Intel Challenges ARM With Micro Server ProcessorsIntel Challenges ARM With Micro Server Processors
Xeon and Atom processors introduced for the low-power servers gaining traction in Internet companies' data centers.
Intel has introduced Xeon and Atom microprocessors targeted at low-power servers that are becoming the next battleground between Intel and makers of ARM processors.
Intel told reporters Tuesday at a San Francisco news conference that it is currently in production with Xeon E3 45-watt and 20-watt processors, and plans to provide in the second half of the year a 15-watt chip based on its recently released 32-nanometer Sandy Bridge microarchitecture. Intel declined to say whether the chip would be under the Xeon or some other brand. In 2012, Intel promised to release a sub-10-watt Atom server processor.
The latest processors are aimed at an emerging category of data center computer called a micro server. The high-density systems pack lots of server nodes into a single chassis, which provides a shared power supply and cooling system. The shared resources reduce overall power consumption for the servers.
Micro servers have attracted the attention of large Internet companies, as well as businesses building public or private cloud computing environments. Besides reducing power consumption, the systems make it possible to spread an application across nodes, so when a server goes down, the workload automatically shifts to the other nodes without affecting application performance.
Market-demand flexibility and lower energy use has led makers of ARM processors, which are typically found in smartphones, to start making chips with enough power to drive servers that handle such applications as low-end hosting, lightweight Web servers, and simple content delivery. Companies building such ARM server chips include Marvell and startup Calxeda, formerly known as Smooth-Stone.
Boyd Davis, VP of Intel's architecture group, told reporters that Intel will respond to that challenge with low-power processors that will also deliver some of the company's most popular server features, such as 64-bit compatibility, error correcting coding, and virtualization technology. Intel also plans to launch in the second quarter the Micro Server Evaluation Lab, which will enable developers to test their software on micro servers based on Intel Xeon and Atom processors.

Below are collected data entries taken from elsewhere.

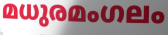
മധുരമംഗലം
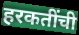
हरकतींची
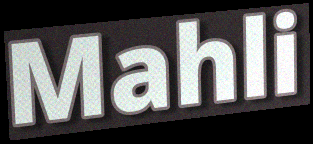
Mahli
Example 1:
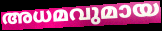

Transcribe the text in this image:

അധമവുമായ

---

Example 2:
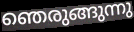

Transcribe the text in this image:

ഞെരുങ്ങുന്നു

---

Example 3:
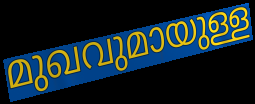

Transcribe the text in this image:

മുഖവുമായുള്ള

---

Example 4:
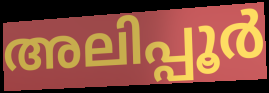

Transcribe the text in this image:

അലിപ്പൂർ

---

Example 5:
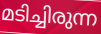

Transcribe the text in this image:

മടിച്ചിരുന്ന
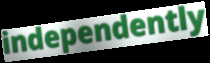
independently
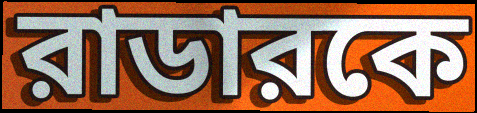
রাডারকে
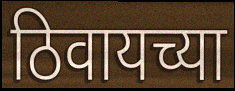
ठिवायच्या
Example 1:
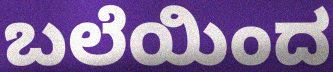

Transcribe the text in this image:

ಬಲೆಯಿಂದ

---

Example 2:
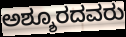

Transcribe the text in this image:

ಅಶ್ಶೂರದವರು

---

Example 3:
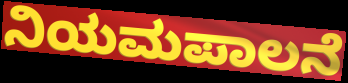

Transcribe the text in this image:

ನಿಯಮಪಾಲನೆ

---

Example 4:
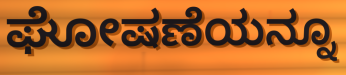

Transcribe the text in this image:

ಘೋಷಣೆಯನ್ನೂ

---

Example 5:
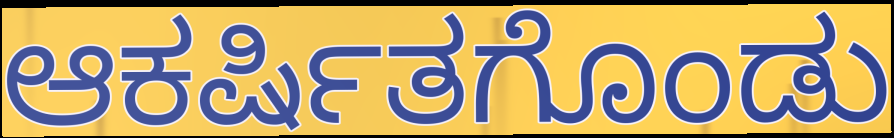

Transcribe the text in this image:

ಆಕರ್ಷಿತಗೊಂಡು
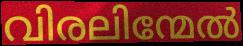
വിരലിന്മേൽ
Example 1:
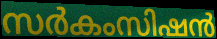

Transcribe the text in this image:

സർകംസിഷൻ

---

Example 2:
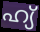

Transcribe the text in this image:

ഹ്യ്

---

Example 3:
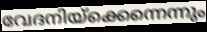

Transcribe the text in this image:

വേദനിയ്ക്കെന്നെന്നും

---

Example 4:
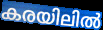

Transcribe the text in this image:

കരയിലിൽ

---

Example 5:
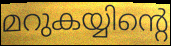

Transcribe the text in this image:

മറുകയ്യിന്റെ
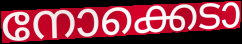
നോക്കെടാ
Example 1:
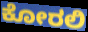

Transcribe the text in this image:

ಕೋರಲಿ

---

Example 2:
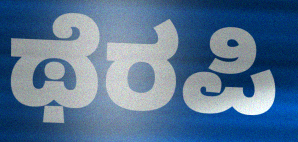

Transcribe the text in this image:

ಥೆರಪಿ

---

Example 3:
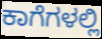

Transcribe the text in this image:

ಕಾಗೆಗಳಲ್ಲಿ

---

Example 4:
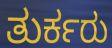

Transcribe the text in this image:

ತುರ್ಕರು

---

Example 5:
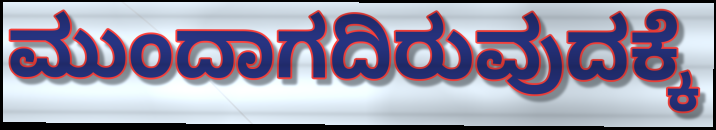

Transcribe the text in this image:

ಮುಂದಾಗದಿರುವುದಕ್ಕೆ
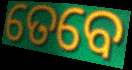
ତେବେ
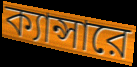
ক্যান্সারে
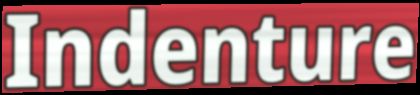
Indenture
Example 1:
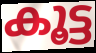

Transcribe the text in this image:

കൂട്ട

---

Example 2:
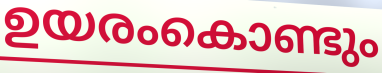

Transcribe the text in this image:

ഉയരംകൊണ്ടും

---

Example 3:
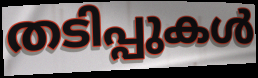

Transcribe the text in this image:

തടിപ്പുകൾ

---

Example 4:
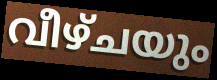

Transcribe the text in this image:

വീഴ്ചയും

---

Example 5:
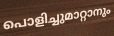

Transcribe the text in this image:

പൊളിച്ചുമാറ്റാനും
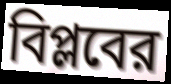
বিপ্লবের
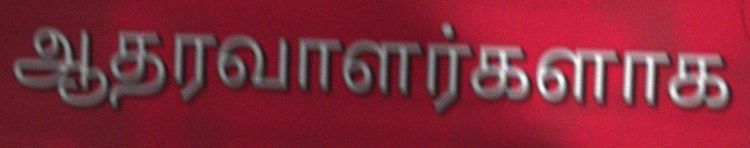
ஆதரவாளர்களாக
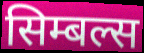
सिम्बल्स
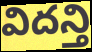
విదన్తి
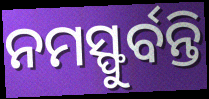
ନମସ୍ଫୁର୍ବନ୍ତି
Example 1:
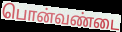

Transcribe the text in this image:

பொன்வண்டை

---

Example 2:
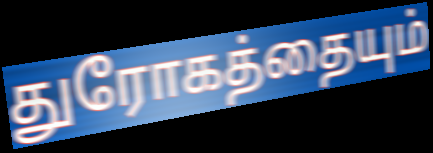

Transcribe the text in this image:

துரோகத்தையும்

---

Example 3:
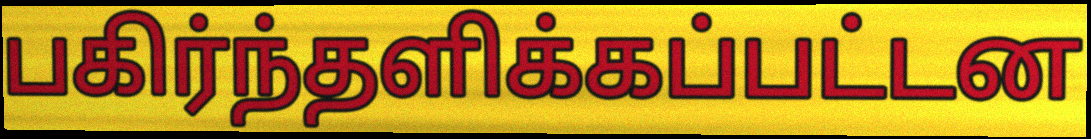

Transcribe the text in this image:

பகிர்ந்தளிக்கப்பட்டன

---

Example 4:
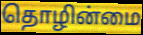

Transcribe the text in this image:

தொழின்மை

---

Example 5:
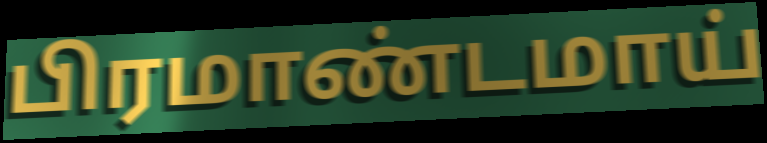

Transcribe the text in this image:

பிரமாண்டமாய்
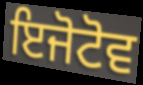
ਇਜੋਟੋਵ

Intel believes that micro servers will account for less than 10% of the overall server market within four or five years. But even though the chipmaker doesn't expect micro servers "to take over the universe," Intel believes they will become a critical market segment. "We're going to win it," Davis says.
Frank Gillett, analyst for Forrester Research, says one of Intel's arguments against moving to ARM is the hassle of porting applications to a new chip architecture. Providing comparable low power on its x86 platform makes it less likely customers will look to rivals. "Competitors are trying to get something into this space and Intel is on the job trying not to make it too easy for them," Gillett said in an interview.

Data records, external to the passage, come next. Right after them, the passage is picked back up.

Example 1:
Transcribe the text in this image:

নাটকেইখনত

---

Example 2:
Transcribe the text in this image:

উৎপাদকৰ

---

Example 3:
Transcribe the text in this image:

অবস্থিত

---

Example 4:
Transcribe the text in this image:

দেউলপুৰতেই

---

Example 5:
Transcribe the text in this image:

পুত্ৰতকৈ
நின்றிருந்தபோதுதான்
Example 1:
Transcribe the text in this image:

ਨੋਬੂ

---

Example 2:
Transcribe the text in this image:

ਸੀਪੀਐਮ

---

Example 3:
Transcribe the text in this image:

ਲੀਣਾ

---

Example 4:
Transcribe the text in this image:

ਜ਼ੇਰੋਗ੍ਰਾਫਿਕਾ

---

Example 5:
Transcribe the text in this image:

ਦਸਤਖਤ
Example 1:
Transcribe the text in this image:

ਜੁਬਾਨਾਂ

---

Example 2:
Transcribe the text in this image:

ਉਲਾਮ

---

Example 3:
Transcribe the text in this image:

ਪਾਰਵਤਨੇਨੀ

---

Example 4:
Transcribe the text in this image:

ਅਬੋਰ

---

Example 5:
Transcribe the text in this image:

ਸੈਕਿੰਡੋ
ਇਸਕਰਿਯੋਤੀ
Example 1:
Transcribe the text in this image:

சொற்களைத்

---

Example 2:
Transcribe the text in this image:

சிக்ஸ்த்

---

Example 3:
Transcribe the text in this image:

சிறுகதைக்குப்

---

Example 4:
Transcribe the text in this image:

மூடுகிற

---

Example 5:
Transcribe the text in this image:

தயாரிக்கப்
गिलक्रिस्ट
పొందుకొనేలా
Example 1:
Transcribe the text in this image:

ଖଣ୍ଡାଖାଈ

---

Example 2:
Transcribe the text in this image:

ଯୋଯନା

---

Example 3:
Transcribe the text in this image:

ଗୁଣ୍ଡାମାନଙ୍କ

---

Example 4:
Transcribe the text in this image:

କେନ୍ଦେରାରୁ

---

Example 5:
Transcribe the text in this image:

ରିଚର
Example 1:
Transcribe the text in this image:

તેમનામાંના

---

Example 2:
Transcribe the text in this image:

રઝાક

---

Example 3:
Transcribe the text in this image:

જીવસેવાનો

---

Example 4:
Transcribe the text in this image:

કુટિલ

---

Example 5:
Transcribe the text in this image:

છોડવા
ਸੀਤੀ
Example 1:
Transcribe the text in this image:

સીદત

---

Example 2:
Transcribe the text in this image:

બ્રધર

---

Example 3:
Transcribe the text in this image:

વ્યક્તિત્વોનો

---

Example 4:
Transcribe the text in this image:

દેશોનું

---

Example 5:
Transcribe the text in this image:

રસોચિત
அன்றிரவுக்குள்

Facebook has tested micro servers using Intel processors in production environments and could deploy the systems in mass in late 2011 or 2012, Gio Coglitore, director of Facebook labs, said in joining Intel executives at the news conference. "The evolution of the whole (micro server) segment and the various aspects of it makes for a real next-generation possibility."
The company does not use virtualized computer systems to power its online social network, preferring instead to scale out an application across servers so no single server can take down an application, Coglitore says. Also, Facebook upgrades server processors regularly, so being able to simply swap out computer nodes is a big plus. "We have very rapid computer cycles," Coglitore says. "Two years, three years and CPUs are long in tooth for us."
Computer makers have already started shipping micro servers using Intel's current technologies. For example, Dell has built custom servers for years for Internet companies and currently has an off-the-shelf model called the DCS 5120, which comprises eight or 12 independent servers in a 3U chassis built on the Intel Xeon 3400 series processor. Examples from other manufacturers include the Tyan FM65-B5511, which packs 18 single Xeon processor computer nodes in a 4U rack-mount enclosure, and the SeaMicro SM 10000-64, which contains 256 Atom processors on 64 compute cards in a 10U chassis.